Exercise passage
Action: Report of the Commission on AIDS in Asia and Policy Lessons for India
Asian countries have a window of opportunity to avert large scale HIV epidemics. Unlike Africa, HIV in Asia is concentrated among specific population groups – sex workers and their clients, injecting drug users and men who have sex with other men. Among these, unprotected paid sex is the primary source of HIV infections in Asia including India. According to the report, men buying sex are the single largest group infected with HIV; with the potential of infecting wives, prospective wives and other female partners, in other words, to the rest of the population.
At the same time, it is possible to break this chain of transmission by implementing large scale prevention programs, covering more than 80% sex workers and clients. The Commission concludes that use of condoms in commercial sex will do more than any other intervention to prevent HIV in Asia.
Countries such as Thailand, Cambodia and the state of Tamil Nadu have successfully contained HIV through rigorous condom promotion in sex work. The Commission attributes this to structural interventions, that is, condom use policies in brothels and/or mobilization of sex workers – strategies supported by definitive evidence.

Listed records
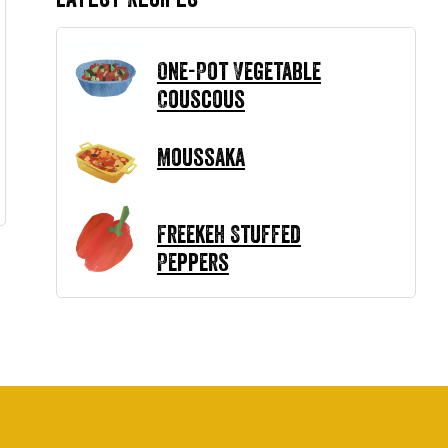
One-Pot Vegetable
Couscous
Moussaka
Freekeh Stuffed
Peppers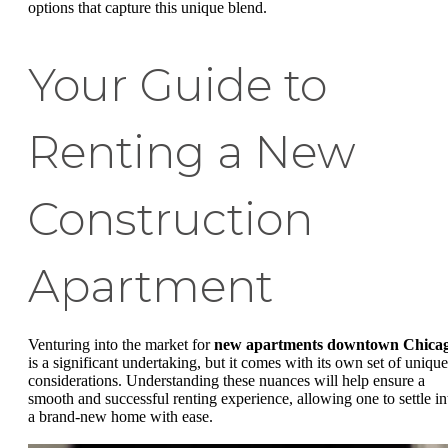
options that capture this unique blend.
Your Guide to
Renting a New
Construction
Apartment
Venturing into the market for
new apartments downtown Chica
is a significant undertaking, but it comes with its own set of unique
considerations. Understanding these nuances will help ensure a
smooth and successful renting experience, allowing one to settle in
a brand-new home with ease.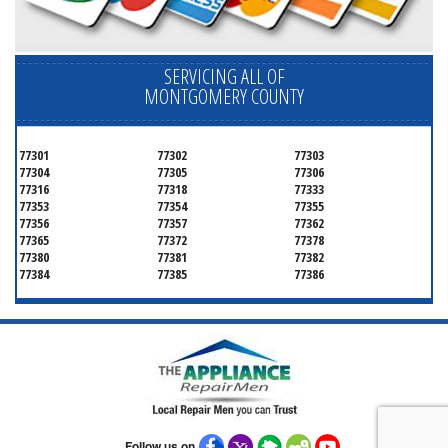
SERVICING ALL OF
MONTGOMERY COUNTY
77301
77302
77303
77304
77305
77306
77316
77318
77333
77353
77354
77355
77356
77357
77362
77365
77372
77378
77380
77381
77382
77384
77385
77386
Follow us on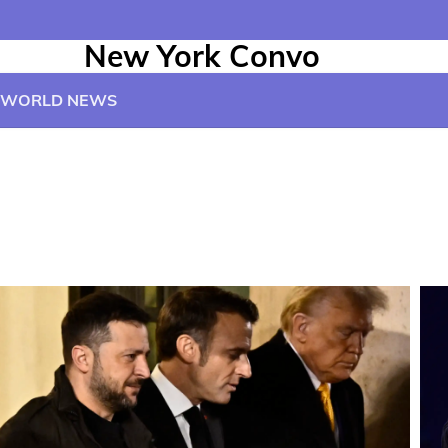
New York Convo
WORLD NEWS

Assignment 1
Print everything in the report on AIDS in Asia from "At the same" down to "by definitive evidence.".
Assignment 2
Proceed with the text on the AIDS in Asia report and policy lessons for India, continuing after its last sentence.

Written reply 1
At the same time, it is possible to break this chain of transmission by implementing large scale prevention programs, covering more than 80% sex workers and clients. The Commission concludes that use of condoms in commercial sex will do more than any other intervention to prevent HIV in Asia.
Countries such as Thailand, Cambodia and the state of Tamil Nadu have successfully contained HIV through rigorous condom promotion in sex work. The Commission attributes this to structural interventions, that is, condom use policies in brothels and/or mobilization of sex workers – strategies supported by definitive evidence.

Written reply 2
It is against these findings that the Commission advises Asian governments to ensure HIV prevention among sex workers and clients. It especially urges authorities to introduce pragmatic, non judgmental interventions for men buying sex aimed at encouraging condom use. Alongside, the Commission recommends a legal environment of decriminalization that supports health and safety in sex work.
Contrary to this, the Government of India is considering Amendments to the Immoral Traffic (Prevention) Act, 1956 ("ITPA") that intensify criminal sanctions against sex workers and clients. Despite objections from the Ministry of Health and the National AIDS Control Organisation, ITPA Amendments have neither been withdrawn nor sufficiently modified to address health concerns.
It is hoped that there will be more to the event than rhetoric; that findings and recommendations of the Commission will not be lost on the Prime Minister and the Government of India.